Since DS and his children had already made the decision not to have surgery, DS had no choice but to drink our herbal teas. We advised you to reconsider your decision to decline surgery. She insisted that she did not want any medical treatment. One of her children said: “After the surgery, she has to undergo chemotherapy. And we know that’s not what we want to do.”

We asked this question of DS and, in fact, of all the patients. If you have already decided not to have surgery after a biopsy, why do you do one biopsy after another? It is understandable if only a biopsy is done, to determine what went wrong. But what do you hope to get by doing three biopsies?

This is a peculiarity that we often notice among Indonesian patients. They come to Penang, they bring all the money they have. They spend their money on blood tests, x-rays, CT scans, PET scans, biopsies, etc. When told they have cancer and need medical treatment, some simply pack up and go home the next day. Isn’t this spending money unnecessarily? Is there any logic in doing such a thing?

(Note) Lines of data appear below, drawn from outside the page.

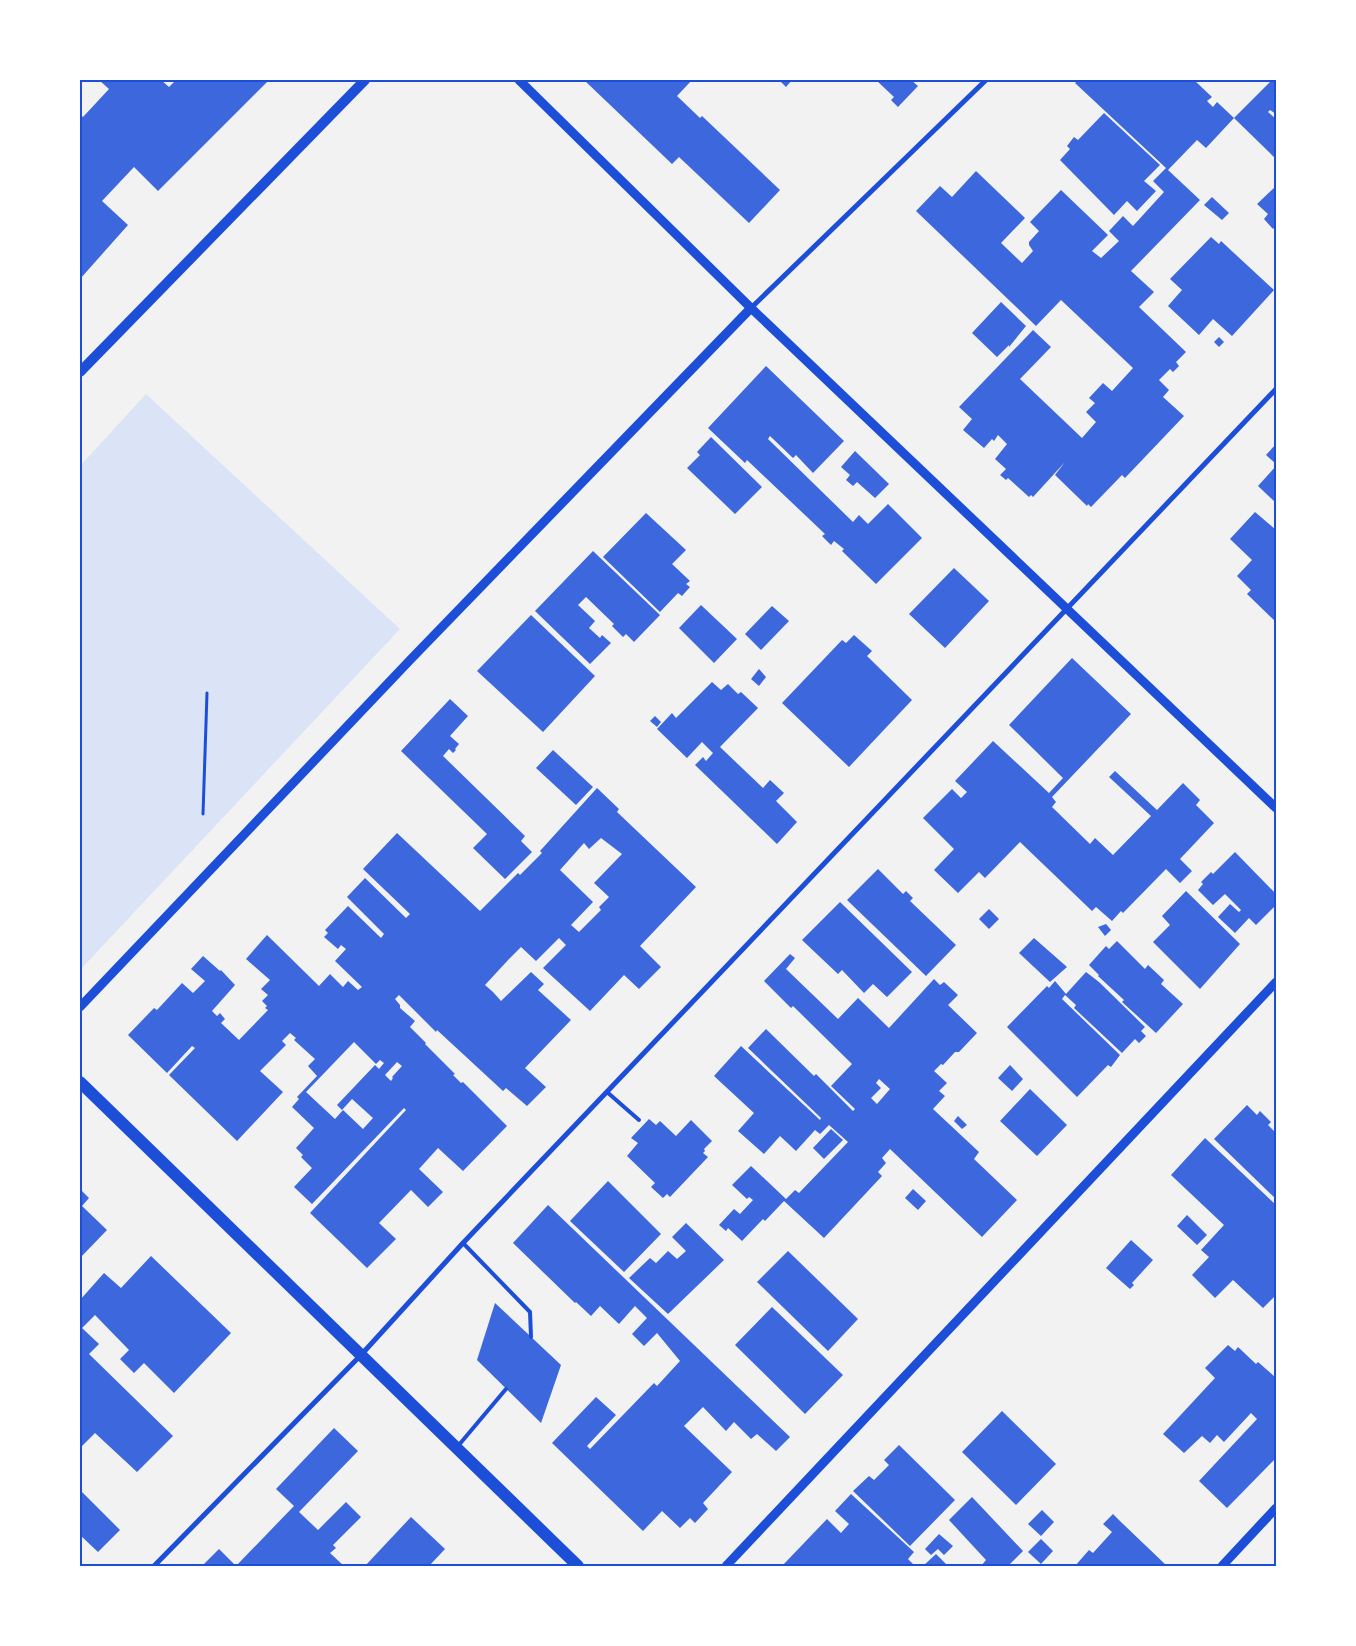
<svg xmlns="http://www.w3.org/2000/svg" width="1356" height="1646" font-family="Quicksand,sans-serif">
  <rect width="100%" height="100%" fill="#f2f2f2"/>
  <polygon fill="#dbe4f7" points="146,394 400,629 80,970 80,466"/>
  <g fill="#3d67dc" fill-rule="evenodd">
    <polygon points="99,80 161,80 169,87 176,80 269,80 158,191 134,167 102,201 128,225 80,279 80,114 83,117 109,89"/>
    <polygon points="584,80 692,80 677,96 700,118 702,116 780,190 749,223 679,157 672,164"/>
    <polygon points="779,80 792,80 786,87"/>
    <polygon points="876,80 911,80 918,86 898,107 891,100 894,97"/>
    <polygon points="1078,80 1194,80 1212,97 1207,101 1213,107 1217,102 1234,118 1206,148 1197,140 1168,170 1200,200 1131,271 1154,292 1139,307 1186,352 1176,362 1179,366 1173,372 1170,369 1159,380 1169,390 1163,397 1184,416 1125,478 1122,475 1091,507 1088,504 1087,506 1055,475 1065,462 1033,497 1031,495 1029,497 1008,478 1006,480 1000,475 1006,469 995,459 1007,444 998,435 994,441 992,439 984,448 963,430 972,419 959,407 1033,330 1051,347 1020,379 1082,438 1096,422 1086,412 1095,403 1089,398 1103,383 1112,391 1133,368 1061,300 1036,326 916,211 940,186 952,197 976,171 1025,218 1001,243 1022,263 1033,251 1029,245 1029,242 1039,231 1030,222 1061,190 1108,235 1092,251 1101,258 1119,241 1109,231 1123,216 1133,226 1164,192 1153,181 1166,168 1075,83"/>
    <polygon points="1272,80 1276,80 1276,114 1270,110 1268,112 1276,119 1276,159 1234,118"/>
    <polygon points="1104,113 1160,165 1144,181 1156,191 1137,211 1127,201 1114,215 1060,160 1070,149 1067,146 1074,137 1078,140"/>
    <polygon points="1276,186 1276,226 1273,229 1264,219 1268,214 1257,204"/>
    <polygon points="1212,197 1229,213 1222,220 1204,205"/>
    <polygon points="1211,237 1219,244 1221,241 1274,290 1232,336 1213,319 1199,335 1168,306 1182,290 1170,279"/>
    <polygon points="1001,302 1026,326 1009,347 1009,345 997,357 972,333"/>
    <polygon points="1219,337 1224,342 1219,347 1214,342"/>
    <polygon points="766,366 844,441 813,473 796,455 793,458 770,436 768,439 853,522 859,515 868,524 888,504 922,538 876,584 842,551 844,549 834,541 831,545 822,536 825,534 747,460 745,463 708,428"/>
    <polygon points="711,437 762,487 735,514 687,468 700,455 697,452"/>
    <polygon points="1276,444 1276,464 1266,455"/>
    <polygon points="855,451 889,484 875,498 857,482 853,486 846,480 850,475 841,467"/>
    <polygon points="1276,466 1276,503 1258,486"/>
    <polygon points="1255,512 1276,530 1276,622 1247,594 1251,590 1237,576 1252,560 1230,539"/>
    <polygon points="646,513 686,550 672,564 690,581 686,584 690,587 682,596 678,593 660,612 603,557"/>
    <polygon points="593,551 660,615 634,642 626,634 623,637 612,626 614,624 586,597 578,605 595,621 589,628 600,638 602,635 611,643 590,664 535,611"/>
    <polygon points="954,568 989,601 945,648 909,614"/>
    <polygon points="701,605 737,639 714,663 679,628"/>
    <polygon points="772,606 789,621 761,650 745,634"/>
    <polygon points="531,615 595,676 543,732 477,671"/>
    <polygon points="854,635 872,651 867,656 912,700 849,767 782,703 842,640 846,643"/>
    <polygon points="1072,658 1131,714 1052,797 1056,802 1052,807 1090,844 1095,838 1113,855 1151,816 1109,777 1115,771 1157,810 1183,783 1200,800 1196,805 1214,823 1180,859 1192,871 1180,883 1166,869 1123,913 1121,911 1112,921 1096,907 1092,911 1020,842 985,878 979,872 958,893 934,870 954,849 923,818 952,789 961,798 967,792 955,781 993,741 1049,793 1063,778 1009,725"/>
    <polygon points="759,669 766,677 759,686 751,679"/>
    <polygon points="712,682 721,690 728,684 738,694 741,692 758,708 720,747 763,788 770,780 784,793 776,801 797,822 777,844 695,765 703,757 706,761 713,753 702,742 687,758 657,729 672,713 676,718"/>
    <polygon points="450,699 468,716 450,736 459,744 455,749 456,750 453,753 449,749 443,756 525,836 521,841 532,852 505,879 473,848 487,834 401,751"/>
    <polygon points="655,716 661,722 657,727 650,721"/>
    <polygon points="553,750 593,787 576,805 536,768"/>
    <path d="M597,788L619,809L617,812L696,887L640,946L661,967L639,989L624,975L590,1011L543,968L566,945L559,938L536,961L521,947L509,959L485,985L493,992L501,1001L531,972L544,984L538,990L571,1020L525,1068L546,1087L527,1106L506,1088L503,1091L437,1030L436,1032L399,995L395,999L400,1005V1008L415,1021L410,1027L426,1043L425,1044L455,1074L453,1075L461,1083L463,1082L507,1126L463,1171L438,1148L419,1169L443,1192L428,1207L411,1190L379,1223L396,1239L367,1268L310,1213L406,1110L404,1108L312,1204L294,1187L312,1168L301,1157L303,1155L296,1148L314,1128L292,1107L299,1099L297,1097L317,1076L308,1066L315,1059L294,1040L296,1038L290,1033L282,1041L286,1045L260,1071L283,1092L237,1141L169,1075L195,1048L192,1046L167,1073L128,1035L154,1008L157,1010L182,983L193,993L205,981L191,969L203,956L220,971L221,970L235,985L212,1011L217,1016L220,1013L225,1019L221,1023L239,1040L268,1010L265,1008L267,1006L262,1001L268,995L261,989L270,980L246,959L267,935L319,986L330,974L343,987L348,981L358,990L362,987L335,961L346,949L341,945L338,949L324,937L328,933L325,930L348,906L381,938L384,934L347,897L365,878L406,918L410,914L363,869L397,833L480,911L518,873L520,875L542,853L540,851ZM601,838L622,854L594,883L609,897L599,907L601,910L579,932L571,925L593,902L560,870L584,843L589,849ZM354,1042L376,1064L380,1060L384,1063L379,1069L375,1065L337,1105L342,1110L352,1099L373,1118L363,1129L343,1110L335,1119L306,1092ZM397,1062L402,1066L392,1077L393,1078L391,1081L385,1075Z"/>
    <polygon points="1235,852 1276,894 1276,905 1256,925 1249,918 1235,933 1218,917 1230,904 1239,912 1241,910 1225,894 1213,905 1198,890 1203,884 1201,882 1211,872 1213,874"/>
    <polygon points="878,869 903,894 906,891 913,898 910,901 956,945 926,976 847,900"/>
    <polygon points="1186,891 1240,944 1200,989 1153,942 1170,925 1162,916"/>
    <polygon points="840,902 912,972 887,997 873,984 864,993 842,970 838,974 802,940"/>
    <polygon points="989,909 999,919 989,929 979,919"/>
    <polygon points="1106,924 1111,930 1105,936 1098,927"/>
    <polygon points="1034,938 1067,967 1050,982 1019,953"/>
    <polygon points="1117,941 1145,969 1148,965 1164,980 1161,984 1183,1004 1156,1033 1122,1002 1124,1000 1098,976 1099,975 1089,965 1106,946 1109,949"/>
    <path d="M790,954L795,958L786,969L838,1019L858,998L889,1028L934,979L940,985L944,982L958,995L948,1005L977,1033L959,1052H955L943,1065L941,1064L934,1071L947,1083L939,1091L945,1096L933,1109L979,1152L974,1159L1017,1200L982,1237L890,1149L882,1158L886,1163L878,1172L882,1176L824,1238L784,1201L765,1221L763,1219L742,1241L728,1228L726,1231L719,1225L734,1209L740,1214L753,1200L749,1197L747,1199L732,1185L751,1166L786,1199L795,1190L799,1193L848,1142L829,1125L820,1134L815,1130L796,1151L780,1136L764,1154L738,1131L754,1113L714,1076L741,1046L820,1120L821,1118L748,1048L766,1029L814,1076L816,1074L853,1111L855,1109L831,1086L852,1064L793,1006L791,1008L764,981ZM879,1079L890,1089L877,1104L871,1098L881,1088L876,1083Z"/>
    <polygon points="1086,972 1099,982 1145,1027 1141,1031 1146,1036 1139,1043 1135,1039 1122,1053 1074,1008 1076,1005 1065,995 1062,999 1120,1055 1111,1067 1108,1065 1077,1097 1007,1027 1047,986 1049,988 1055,981 1066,994"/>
    <polygon points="1010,1065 1023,1079 1012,1091 998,1078"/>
    <polygon points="1030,1089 1067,1125 1037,1156 1000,1121"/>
    <polygon points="1247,1105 1257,1115 1260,1111 1271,1122 1268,1125 1276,1133 1276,1199 1214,1139"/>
    <polygon points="958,1116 967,1125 962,1129 954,1121"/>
    <polygon points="649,1119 656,1125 660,1121 676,1136 691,1120 712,1141 704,1149 705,1151 703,1153 708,1157 670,1197 667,1194 663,1198 651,1187 655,1183 627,1156 638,1143 631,1138"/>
    <polygon points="831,1129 843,1140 824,1159 813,1148"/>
    <polygon points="1205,1138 1276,1205 1276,1295 1263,1308 1233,1280 1215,1298 1192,1275 1209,1257 1201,1250 1224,1225 1171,1175"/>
    <polygon points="608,1181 661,1234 624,1272 570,1221"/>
    <polygon points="80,1189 89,1198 82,1206 107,1230 80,1258"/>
    <polygon points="913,1189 926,1201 918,1210 905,1198"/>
    <polygon points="548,1205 790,1437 776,1451 757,1434 751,1439 734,1422 726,1431 703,1407 684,1426 732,1472 703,1503 708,1509 695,1523 690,1518 680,1528 662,1511 643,1531 552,1443 596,1397 616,1415 587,1446 590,1449 654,1383 657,1386 680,1361 657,1333 644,1346 632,1334 647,1318 635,1306 619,1324 600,1306 591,1316 576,1302 575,1303 513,1243"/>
    <polygon points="1187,1215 1207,1235 1197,1245 1177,1226"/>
    <polygon points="686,1223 724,1260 668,1314 629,1278 650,1258 656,1263 668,1251 677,1259 686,1251 672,1237"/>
    <polygon points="1131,1240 1153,1260 1132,1283 1134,1285 1130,1289 1106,1268"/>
    <polygon points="788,1251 858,1319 828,1351 757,1282"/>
    <polygon points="151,1256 231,1333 174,1393 144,1363 134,1373 120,1359 129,1350 95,1315 82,1328 99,1344 89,1354 173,1436 137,1472 95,1433 80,1448 80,1300 104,1273 121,1288"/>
    <polygon points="495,1303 561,1365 541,1423 477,1360"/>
    <polygon points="772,1307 843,1375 805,1414 735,1345"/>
    <polygon points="1228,1345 1235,1351 1238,1347 1256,1364 1258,1362 1275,1377 1276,1458 1227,1508 1199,1481 1257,1419 1251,1413 1224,1442 1217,1435 1210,1443 1202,1436 1184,1453 1163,1434 1215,1378 1205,1368"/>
    <polygon points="1002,1411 1056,1464 1016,1505 962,1452"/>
    <polygon points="334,1428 358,1451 299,1512 318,1530 346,1502 361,1517 333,1545 336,1548 330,1553 344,1566 202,1566 219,1549 236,1566 294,1506 276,1489"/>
    <polygon points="899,1445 955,1500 910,1546 853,1491 869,1476 874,1480 889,1465 884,1460"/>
    <polygon points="80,1490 120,1530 98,1552 80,1535"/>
    <polygon points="851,1494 914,1552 908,1559 915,1566 782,1566 827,1519 841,1533 849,1524 835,1511"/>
    <polygon points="972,1497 1023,1551 1008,1566 981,1566 986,1560 949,1520"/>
    <polygon points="1042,1510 1054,1522 1041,1536 1028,1524"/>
    <polygon points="1113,1514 1122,1523 1167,1566 1075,1566 1089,1550 1093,1553 1112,1532 1103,1524"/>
    <polygon points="411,1517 445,1549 429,1566 365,1566"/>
    <polygon points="939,1534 953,1546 944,1555 938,1549 931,1555 925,1549"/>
    <polygon points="1041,1539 1053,1551 1041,1564 1028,1552"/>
    <polygon points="936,1554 948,1566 923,1566"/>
  </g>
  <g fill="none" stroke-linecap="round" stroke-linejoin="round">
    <polyline stroke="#1d4ed8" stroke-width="3" points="203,814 207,693"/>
    <g stroke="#1d4ed8" stroke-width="4">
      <polyline points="607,1092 639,1120"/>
      <polyline points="463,1243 530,1312 531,1337"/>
      <polyline points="458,1446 506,1389"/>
    </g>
    <g stroke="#1d4ed8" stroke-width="5">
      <polyline points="751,308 986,80"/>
      <polyline points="154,1566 361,1355 463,1243 1276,389"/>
    </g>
    <g stroke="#1d4ed8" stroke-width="9">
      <polyline points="519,80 751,308 1276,808"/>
      <polyline points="80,1007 412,658 751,308"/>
      <polyline points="726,1566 1276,982"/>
      <polyline points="1222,1566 1276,1508"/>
    </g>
    <polyline stroke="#1d4ed8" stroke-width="10" points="80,372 365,80"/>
    <polyline stroke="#1d4ed8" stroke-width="12" points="80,1082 578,1566"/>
  </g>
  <rect width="1356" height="1646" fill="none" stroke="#ffffff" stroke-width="162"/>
  <rect x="81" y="81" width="1194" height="1484" fill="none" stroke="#1d4ed8" stroke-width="2"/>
</svg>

This is our message to the patient: if you do not wish to continue with the medical treatments recommended by your doctor, a biopsy is not necessary. A biopsy is done to confirm if you have cancer so you can move on to the next step, whether that be surgery, radiation therapy, or chemotherapy. If he didn’t want to do any of this, why do a biopsy?

Again we say – before doing a biopsy, ask yourself first: If it’s cancer, do I want to have surgery / chemotherapy / or radiotherapy? If you agree to such treatment, proceed with the biopsy to make sure it really is cancer. But if you don’t want to undergo additional medical treatment as in the case of Down syndrome, why spend so much of your money on the biopsy in the first place?

Of course, some patients say that medical treatments are expensive and they cannot afford them. However, some may say that they refuse medical treatments because doctors cannot guarantee a cure. If these are your concerns, why not ask about costs first or ask for a guarantee before doing anything?